5 Ways to Manage Terraform at Scale

5 Ways to Manage Terraform at Scale

5 Ways to Manage Terraform at Scale

Learning Terraform can be easy. The HCL configuration language is simple enough to start with basic resource creation straight away. 

But—

Once the code that defines your infrastructure grows in complexity, maintainability, and dependency, an uphill battle can ensue. And that is why working out an efficient deployment workflow is crucial for further development.

In this article you will see five approaches to managing Terraform at scale, what their benefits and downsides are, and what problems they address.

1) Work Locally

A quick and easy way to start deploying resources using the Infrastructure as Code pattern is to use Terraform locally from the same machine you’re developing the code on. The only requirement is to have access to the target provider and an installed Terraform binary.

This approach makes it much easier to leverage commands related to day-to-day operations (such as state import, move, remove) or to get outputs than if doing it within the implementations where you have no direct access to the underlying provider.

You can also use all of the features of Terraform, such as remote state and state locking, to work with your teammates all-at-once. If you collaborate using a version control system and do not have continuous integration in place, but want to keep your code at a decent level of quality, there are tools to help you.

• **Entries supplied**:
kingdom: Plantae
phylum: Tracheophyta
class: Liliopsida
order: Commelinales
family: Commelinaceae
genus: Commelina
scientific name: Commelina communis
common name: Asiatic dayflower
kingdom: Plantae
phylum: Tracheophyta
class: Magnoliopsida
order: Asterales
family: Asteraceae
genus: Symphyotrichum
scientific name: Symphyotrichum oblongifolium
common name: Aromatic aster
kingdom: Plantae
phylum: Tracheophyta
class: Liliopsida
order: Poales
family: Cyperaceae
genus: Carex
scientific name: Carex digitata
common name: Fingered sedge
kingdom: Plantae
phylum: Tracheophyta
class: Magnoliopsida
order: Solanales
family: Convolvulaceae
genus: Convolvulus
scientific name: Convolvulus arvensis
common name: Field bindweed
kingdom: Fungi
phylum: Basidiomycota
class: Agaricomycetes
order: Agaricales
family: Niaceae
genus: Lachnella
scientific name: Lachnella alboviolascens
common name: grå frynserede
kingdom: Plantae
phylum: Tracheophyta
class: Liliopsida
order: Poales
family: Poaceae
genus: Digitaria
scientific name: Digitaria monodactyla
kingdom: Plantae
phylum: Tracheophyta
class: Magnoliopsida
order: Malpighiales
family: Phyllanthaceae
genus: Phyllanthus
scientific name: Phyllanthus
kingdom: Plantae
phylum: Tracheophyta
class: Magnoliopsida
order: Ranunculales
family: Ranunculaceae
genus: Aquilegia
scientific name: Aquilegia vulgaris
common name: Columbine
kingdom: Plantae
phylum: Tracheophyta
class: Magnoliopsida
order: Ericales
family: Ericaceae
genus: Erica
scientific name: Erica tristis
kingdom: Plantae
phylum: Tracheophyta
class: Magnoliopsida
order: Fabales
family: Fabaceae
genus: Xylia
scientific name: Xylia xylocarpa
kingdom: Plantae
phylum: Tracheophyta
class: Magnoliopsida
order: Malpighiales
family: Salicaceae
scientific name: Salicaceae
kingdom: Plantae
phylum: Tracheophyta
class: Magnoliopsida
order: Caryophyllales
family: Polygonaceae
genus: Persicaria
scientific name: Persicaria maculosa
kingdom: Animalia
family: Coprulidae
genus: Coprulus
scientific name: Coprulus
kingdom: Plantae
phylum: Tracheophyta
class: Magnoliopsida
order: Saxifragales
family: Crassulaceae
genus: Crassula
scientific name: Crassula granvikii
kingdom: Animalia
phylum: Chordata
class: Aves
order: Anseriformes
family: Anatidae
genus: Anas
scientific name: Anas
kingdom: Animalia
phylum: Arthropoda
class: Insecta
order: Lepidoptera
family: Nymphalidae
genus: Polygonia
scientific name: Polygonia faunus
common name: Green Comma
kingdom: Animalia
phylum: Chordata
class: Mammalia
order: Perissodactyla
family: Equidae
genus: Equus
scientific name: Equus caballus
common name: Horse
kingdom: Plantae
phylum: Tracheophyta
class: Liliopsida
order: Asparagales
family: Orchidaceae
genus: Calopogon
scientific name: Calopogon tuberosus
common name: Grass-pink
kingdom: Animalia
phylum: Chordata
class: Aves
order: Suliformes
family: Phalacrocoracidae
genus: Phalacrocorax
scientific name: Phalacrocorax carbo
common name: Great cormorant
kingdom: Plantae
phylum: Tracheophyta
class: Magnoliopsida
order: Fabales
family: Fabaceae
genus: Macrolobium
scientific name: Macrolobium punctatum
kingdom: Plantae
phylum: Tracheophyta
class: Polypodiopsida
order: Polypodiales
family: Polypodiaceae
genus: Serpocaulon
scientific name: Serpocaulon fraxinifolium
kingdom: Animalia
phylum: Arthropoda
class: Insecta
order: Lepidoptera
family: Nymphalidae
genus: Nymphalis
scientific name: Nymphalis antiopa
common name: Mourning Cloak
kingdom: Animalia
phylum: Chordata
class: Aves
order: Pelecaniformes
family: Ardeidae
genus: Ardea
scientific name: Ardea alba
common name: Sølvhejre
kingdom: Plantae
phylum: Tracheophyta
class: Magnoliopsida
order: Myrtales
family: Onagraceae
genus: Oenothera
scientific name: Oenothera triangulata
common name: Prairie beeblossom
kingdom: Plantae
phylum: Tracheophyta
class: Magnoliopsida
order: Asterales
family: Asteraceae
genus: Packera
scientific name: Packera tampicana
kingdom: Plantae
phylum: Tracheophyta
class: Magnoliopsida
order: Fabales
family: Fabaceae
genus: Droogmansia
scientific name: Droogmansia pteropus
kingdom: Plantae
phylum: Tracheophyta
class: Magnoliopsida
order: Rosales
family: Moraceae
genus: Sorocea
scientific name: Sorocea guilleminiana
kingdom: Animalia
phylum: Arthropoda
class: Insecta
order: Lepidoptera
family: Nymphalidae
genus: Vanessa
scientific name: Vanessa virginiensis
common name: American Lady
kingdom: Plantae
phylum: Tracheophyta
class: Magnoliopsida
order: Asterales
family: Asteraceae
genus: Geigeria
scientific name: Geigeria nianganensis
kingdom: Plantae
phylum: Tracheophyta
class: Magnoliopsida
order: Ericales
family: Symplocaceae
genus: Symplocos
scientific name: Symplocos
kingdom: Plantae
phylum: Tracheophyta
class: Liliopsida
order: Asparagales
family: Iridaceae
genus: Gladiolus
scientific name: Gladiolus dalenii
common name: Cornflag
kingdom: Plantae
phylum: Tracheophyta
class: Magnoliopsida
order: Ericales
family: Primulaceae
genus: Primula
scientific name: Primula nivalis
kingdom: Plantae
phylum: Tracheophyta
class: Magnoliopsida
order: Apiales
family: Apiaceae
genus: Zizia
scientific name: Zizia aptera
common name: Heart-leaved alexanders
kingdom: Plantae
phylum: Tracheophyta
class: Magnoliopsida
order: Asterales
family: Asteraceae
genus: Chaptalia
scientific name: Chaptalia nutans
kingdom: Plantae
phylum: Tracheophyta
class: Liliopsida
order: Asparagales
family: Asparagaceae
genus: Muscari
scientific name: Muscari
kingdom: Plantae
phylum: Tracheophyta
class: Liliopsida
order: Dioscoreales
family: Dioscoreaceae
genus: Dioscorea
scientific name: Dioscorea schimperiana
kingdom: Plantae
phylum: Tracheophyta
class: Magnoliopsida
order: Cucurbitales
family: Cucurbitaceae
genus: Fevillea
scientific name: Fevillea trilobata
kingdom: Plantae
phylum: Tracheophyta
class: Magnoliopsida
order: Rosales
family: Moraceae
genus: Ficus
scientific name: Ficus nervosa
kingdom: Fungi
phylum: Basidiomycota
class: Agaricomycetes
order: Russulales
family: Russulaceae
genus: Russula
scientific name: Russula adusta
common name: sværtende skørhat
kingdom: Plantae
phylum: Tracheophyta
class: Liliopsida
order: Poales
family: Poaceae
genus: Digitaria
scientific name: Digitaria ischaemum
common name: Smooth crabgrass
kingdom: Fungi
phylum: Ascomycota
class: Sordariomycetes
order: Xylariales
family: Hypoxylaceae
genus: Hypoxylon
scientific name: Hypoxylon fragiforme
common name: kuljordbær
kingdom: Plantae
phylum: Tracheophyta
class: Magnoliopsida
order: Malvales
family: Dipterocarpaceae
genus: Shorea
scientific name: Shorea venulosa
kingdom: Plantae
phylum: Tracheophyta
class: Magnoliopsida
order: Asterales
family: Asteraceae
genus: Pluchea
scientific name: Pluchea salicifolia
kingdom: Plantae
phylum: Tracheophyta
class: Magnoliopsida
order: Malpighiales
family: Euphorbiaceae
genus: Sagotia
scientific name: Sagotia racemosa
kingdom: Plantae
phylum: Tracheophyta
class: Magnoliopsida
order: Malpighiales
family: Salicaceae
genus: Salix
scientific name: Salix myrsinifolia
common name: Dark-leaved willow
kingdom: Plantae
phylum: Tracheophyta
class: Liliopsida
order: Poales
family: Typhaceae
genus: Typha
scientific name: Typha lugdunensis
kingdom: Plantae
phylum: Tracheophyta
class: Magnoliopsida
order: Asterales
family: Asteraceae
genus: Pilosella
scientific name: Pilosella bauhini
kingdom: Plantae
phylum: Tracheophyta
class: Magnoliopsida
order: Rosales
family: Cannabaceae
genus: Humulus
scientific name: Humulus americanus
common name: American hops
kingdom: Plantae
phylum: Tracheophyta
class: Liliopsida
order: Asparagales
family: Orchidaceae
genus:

• **What to do**: What does the Terraform article say is the only requirement for running Terraform locally?

• **Completed exercise**: Access to the target provider and an installed Terraform binary.